- **WORK ITEM A**: Show every line of the entries that contains the word "muistimoduuli".

- **PROVIDED PASSAGE**:

Delhi Test: How Sri Lankan batsmen defied R Ashwin, Ravindra Jadeja to manage draw
Sri Lanka restrict India's series honours to 1-0 as Dhananjaya & Co defy Ashwin and Jadeja on lifeless Day Five track
At 35 for four, Sri Lanka were staring down the barrel with their hands tied behind, and another Indian win felt like a forgone conclusion here at the Feroz Shah Kotla. That was before Dhananjaya de Silva unexpectedly sprang into action and struck a hundred worthy of a veteran to secure an improbable draw for the visitors on Day Five of the third and final Test here yesterday.
India captain Virat Kohli seems frustrated during Day Five of the Kotla Test against Sri Lanka yesterday. Pic/AFP
He was helped along the way by debutant Roshen Silva, who notched up an unbeaten 74 and a pitch that that aged like wine, vehemently refusing to deteriorate even on the final day. Neither the pacers or spinners found inconsistent bounce or raging turn, that one usually expects from a fifth day surface. "Overall we have bowled really well, looking at the wicket. We were expecting this wicket to deteriorate a little more, especially on days four and five, but maybe because of the weather, the wicket was still a flat one. There wasn't much help for the spinners on the last two days," one-drop batsman Cheteshwar Pujara explained.
Sri Lanka batsman Dhananjaya De Silva celebrates his century during the fifth day of third Test against India at the Kotla yesterday. Pic/AFP
Been there, done that
While Dhananjaya's heroic effort shouldn't come as a surprise to anyone who saw him compile a hundred and a fifty against Australia at the Sinhalese Sports Club in 2016, the knock of 119 here, that ended with him retiring hurt, was his first noteworthy contribution since. While the odds were stacked heavily against him, his refusal to be tied down and be coaxed into playing for a draw worked wonders. Roshen, too, batted with similar intent, looking to score rather than block, and as the boundaries began to flow, the field began to retreat, which meant that the batsmen could defend more securely. "I thought if we are going to stick around without playing shots, we can't score. They are a quality bowling attack and I thought we should play shots against Jadeja and Ashwin," said Dhananjaya.

- **WORK ITEM B**:
Answer these from the Delhi Test report:
(i) What was Sri Lanka's score when they had lost four wickets?
(ii) How many runs did debutant Roshen Silva make without being dismissed?
(iii) How many runs did Dhananjaya de Silva score in this innings before retiring hurt?

- **MATERIAL SHOWN**:

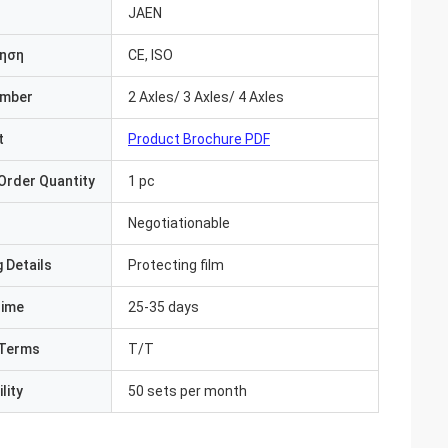
JAEN
ηση
CE, ISO
umber
2 Axles/ 3 Axles/ 4 Axles
t
Product Brochure PDF
Order Quantity
1 pc
Negotiationable
 Details
Protecting film
Time
25-35 days
Terms
T/T
lity
50 sets per month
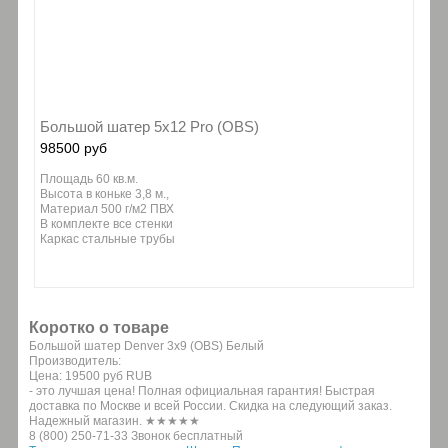
Большой шатер 5х12 Pro (OBS)
98500 руб
Площадь 60 кв.м.
Высота в коньке 3,8 м.,
Материал 500 г/м2 ПВХ
В комплекте все стенки
Каркас стальные трубы
Коротко о товаре
Большой шатер Denver 3х9 (OBS) Белый
Производитель:
Цена:
19500 руб
RUB
- это лучшая цена! Полная официальная гарантия! Быстрая
доставка по Москве и всей России. Скидка на следующий заказ.
Надежный магазин. ★★★★★
8 (800) 250-71-33 Звонок бесплатный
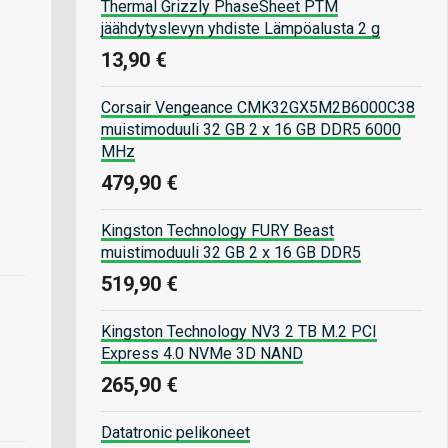
Thermal Grizzly PhaseSheet PTM
jäähdytyslevyn yhdiste Lämpöalusta 2 g
13,90 €
Corsair Vengeance CMK32GX5M2B6000C38
muistimoduuli 32 GB 2 x 16 GB DDR5 6000
MHz
479,90 €
Kingston Technology FURY Beast
muistimoduuli 32 GB 2 x 16 GB DDR5
519,90 €
Kingston Technology NV3 2 TB M.2 PCI
Express 4.0 NVMe 3D NAND
265,90 €
Datatronic pelikoneet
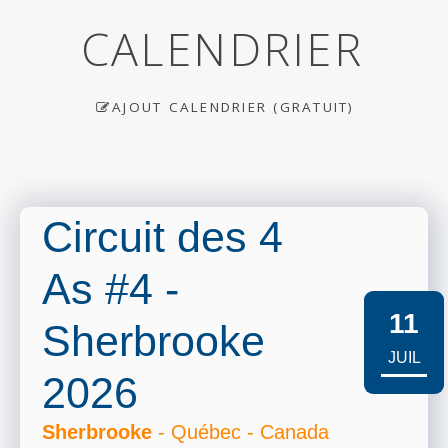
CALENDRIER
AJOUT CALENDRIER (GRATUIT)
Circuit des 4
As #4 -
11
Sherbrooke
JUIL
2026
Sherbrooke
- Québec - Canada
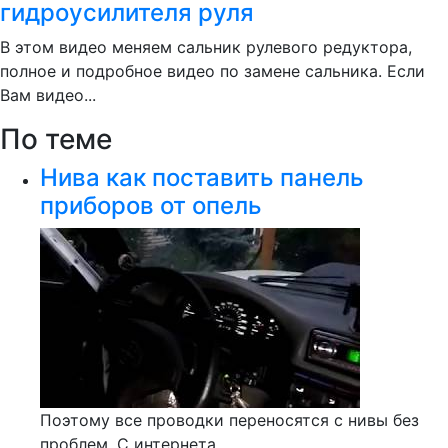
гидроусилителя руля
В этом видео меняем сальник рулевого редуктора,
полное и подробное видео по замене сальника. Если
Вам видео...
По теме
Нива как поставить панель
приборов от опель
Поэтому все проводки переносятся с нивы без
проблем. С интернета...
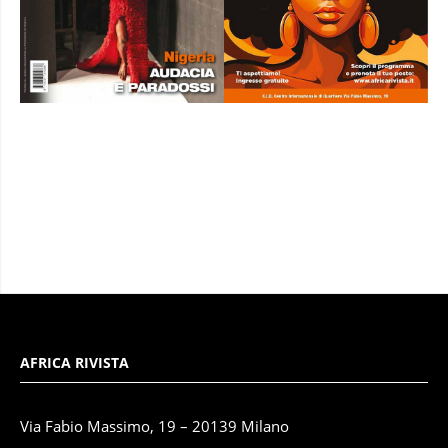
AFRICA RIVISTA
Via Fabio Massimo, 19 – 20139 Milano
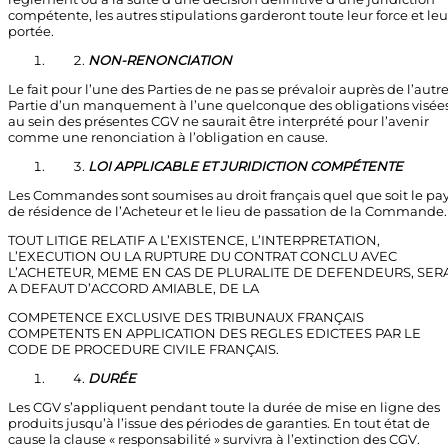
compétente, les autres stipulations garderont toute leur force et leu
portée.
NON-RENONCIATION
Le fait pour l’une des Parties de ne pas se prévaloir auprès de l’autr
Partie d’un manquement à l’une quelconque des obligations visée
au sein des présentes CGV ne saurait être interprété pour l’avenir
comme une renonciation à l’obligation en cause.
LOI APPLICABLE ET JURIDICTION COMPÉTENTE
Les Commandes sont soumises au droit français quel que soit le pa
de résidence de l’Acheteur et le lieu de passation de la Commande.
TOUT LITIGE RELATIF A L’EXISTENCE, L’INTERPRETATION,
L’EXECUTION OU LA RUPTURE DU CONTRAT CONCLU AVEC
L’ACHETEUR, MEME EN CAS DE PLURALITE DE DEFENDEURS, SERA
A DEFAUT D’ACCORD AMIABLE, DE LA
COMPETENCE EXCLUSIVE DES TRIBUNAUX FRANÇAIS
COMPETENTS EN APPLICATION DES REGLES EDICTEES PAR LE
CODE DE PROCEDURE CIVILE FRANÇAIS.
DURÉE
Les CGV s’appliquent pendant toute la durée de mise en ligne des
produits jusqu’à l’issue des périodes de garanties. En tout état de
cause la clause « responsabilité » survivra à l’extinction des CGV.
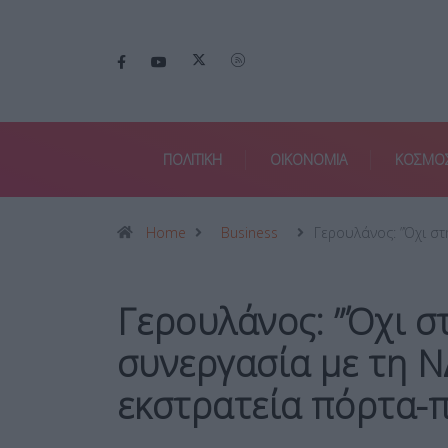
ΠΟΛΙΤΙΚΗ
ΟΙΚΟΝΟΜΙΑ
ΚΟΣΜΟ
Home
Business
Γερουλάνος: ”Όχι σ
Γερουλάνος: ”Όχι σ
συνεργασία με τη Ν
εκστρατεία πόρτα-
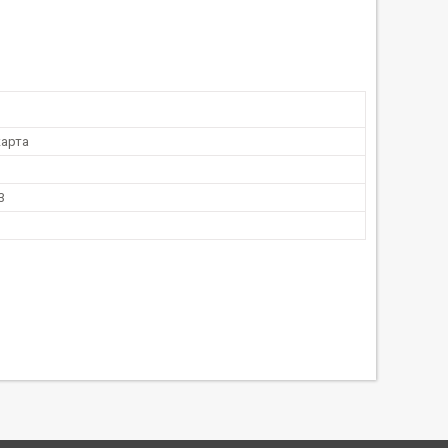
арта
3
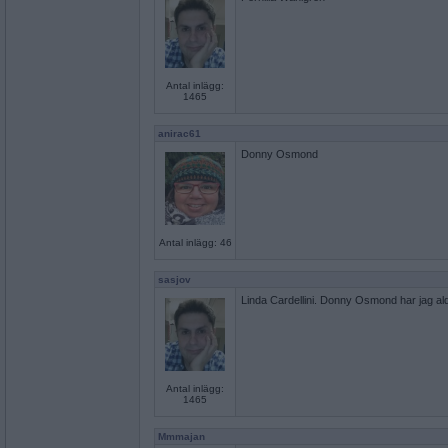
Antal inlägg:
1465
anirac61
Donny Osmond
Antal inlägg: 46
sasjov
Linda Cardellini. Donny Osmond har jag aldri
Antal inlägg:
1465
Mmmajan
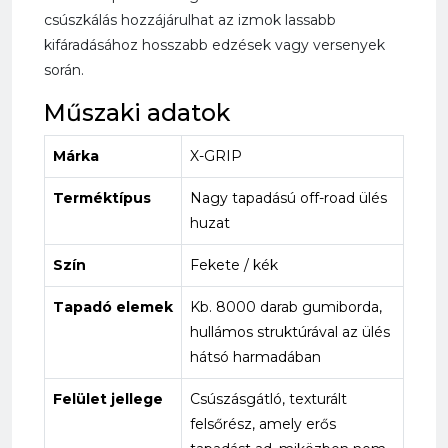
csúszkálás hozzájárulhat az izmok lassabb
kifáradásához hosszabb edzések vagy versenyek
során.
Műszaki adatok
Márka
X-GRIP
Terméktípus
Nagy tapadású off-road ülés
huzat
Szín
Fekete / kék
Tapadó elemek
Kb. 8000 darab gumiborda,
hullámos struktúrával az ülés
hátsó harmadában
Felület jellege
Csúszásgátló, texturált
felsőrész, amely erős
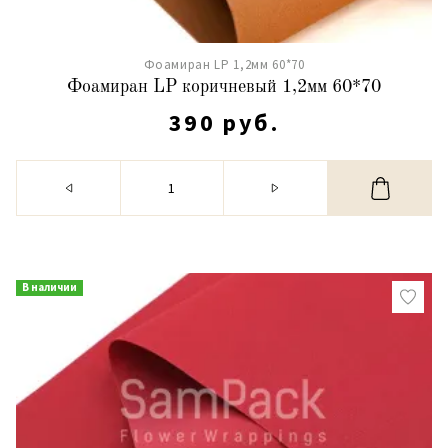
Фоамиран LP 1,2мм 60*70
Фоамиран LP коричневый 1,2мм 60*70
390 руб.
В наличии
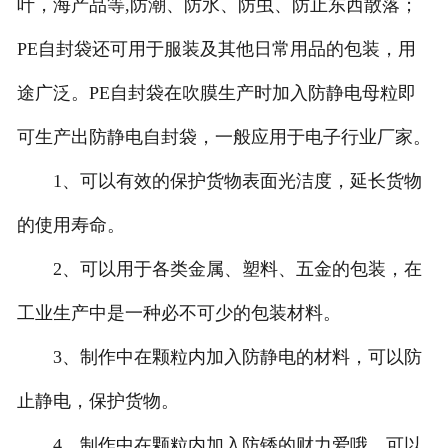
叶，海产品等,防潮、防水、防虫、防止东西散落；
-
河北珍珠棉复铝膜
PE自封袋还可用于服装及其他日常用品的包装，用
途广泛。PE自封袋在吹膜生产时加入防静电母粒即
-
河北珍珠棉卷材
可生产出防静电自封袋，一般应用于电子行业厂家。
-
河北珍珠棉片材
1、可以有效的保护货物表面光洁度，延长货物
-
河北葫芦膜
的使用寿命。
-
河北填充袋
2、可以用于各类金属、塑料、五金的包装，在
河北人造草坪减震垫
工业生产中是一种必不可少的包装材料。
3、制作中在颗粒内加入防静电的材料，可以防
止静电，保护货物。
4、制作中在颗粒内加入防锈的财力爱哦，可以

- **YOUR SOLUTION A**:
muistimoduuli 32 GB 2 x 16 GB DDR5 6000
muistimoduuli 32 GB 2 x 16 GB DDR5

- **YOUR SOLUTION B**:
(i) 35
(ii) 74
(iii) 119